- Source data

"""

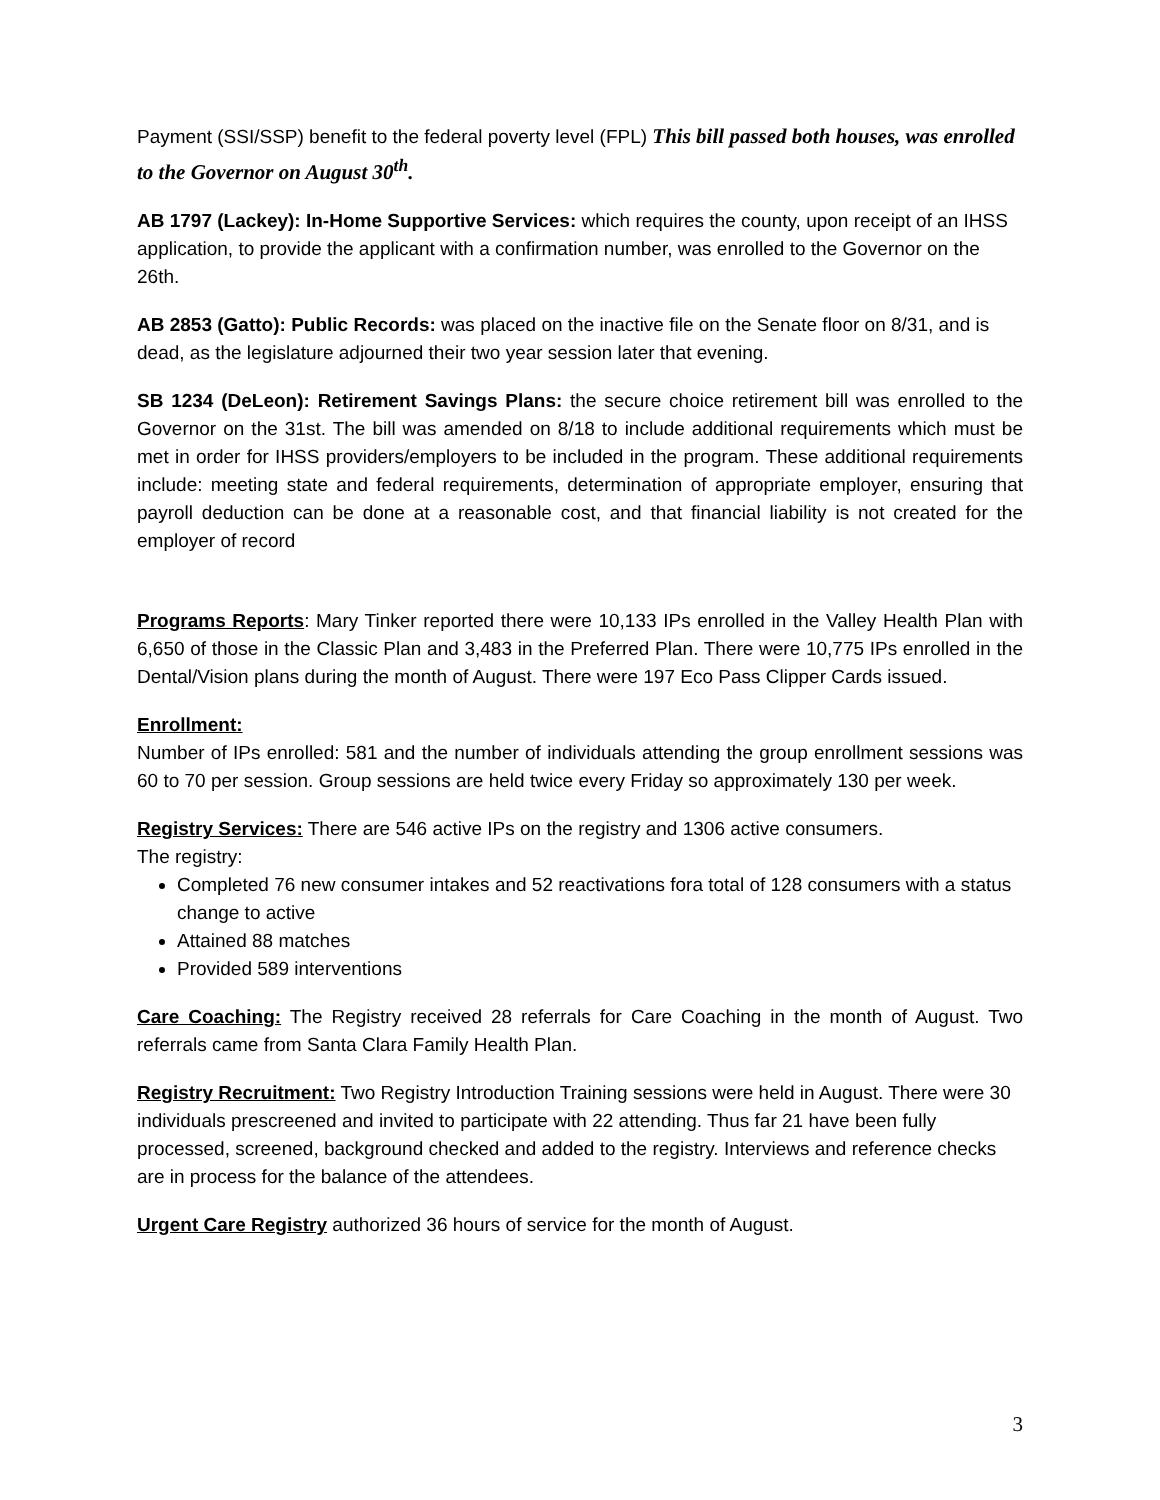Payment (SSI/SSP) benefit to the federal poverty level (FPL) This bill passed both houses, was enrolled to the Governor on August 30<sup>th</sup>.
AB 1797 (Lackey): In-Home Supportive Services: which requires the county, upon receipt of an IHSS application, to provide the applicant with a confirmation number, was enrolled to the Governor on the 26th.
AB 2853 (Gatto): Public Records: was placed on the inactive file on the Senate floor on 8/31, and is dead, as the legislature adjourned their two year session later that evening.
SB 1234 (DeLeon): Retirement Savings Plans: the secure choice retirement bill was enrolled to the Governor on the 31st. The bill was amended on 8/18 to include additional requirements which must be met in order for IHSS providers/employers to be included in the program. These additional requirements include: meeting state and federal requirements, determination of appropriate employer, ensuring that payroll deduction can be done at a reasonable cost, and that financial liability is not created for the employer of record
Programs Reports: Mary Tinker reported there were 10,133 IPs enrolled in the Valley Health Plan with 6,650 of those in the Classic Plan and 3,483 in the Preferred Plan. There were 10,775 IPs enrolled in the Dental/Vision plans during the month of August. There were 197 Eco Pass Clipper Cards issued.
Enrollment:
Number of IPs enrolled: 581 and the number of individuals attending the group enrollment sessions was 60 to 70 per session. Group sessions are held twice every Friday so approximately 130 per week.
Registry Services: There are 546 active IPs on the registry and 1306 active consumers.
The registry:
Completed 76 new consumer intakes and 52 reactivations fora total of 128 consumers with a status change to active
Attained 88 matches
Provided 589 interventions
Care Coaching: The Registry received 28 referrals for Care Coaching in the month of August. Two referrals came from Santa Clara Family Health Plan.
Registry Recruitment: Two Registry Introduction Training sessions were held in August. There were 30 individuals prescreened and invited to participate with 22 attending. Thus far 21 have been fully processed, screened, background checked and added to the registry. Interviews and reference checks are in process for the balance of the attendees.
Urgent Care Registry authorized 36 hours of service for the month of August.
3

"""

- Your objective
Print once more, exactly, the lines that start at the top of the records above and end at the line with "AB 2853 (Gatto): Public", skipping all pictures.

- Answer below
Payment (SSI/SSP) benefit to the federal poverty level (FPL) This bill passed both houses, was enrolled to the Governor on August 30<sup>th</sup>.
AB 1797 (Lackey): In-Home Supportive Services: which requires the county, upon receipt of an IHSS application, to provide the applicant with a confirmation number, was enrolled to the Governor on the 26th.
AB 2853 (Gatto): Public Records: was placed on the inactive file on the Senate floor on 8/31, and is dead, as the legislature adjourned their two year session later that evening.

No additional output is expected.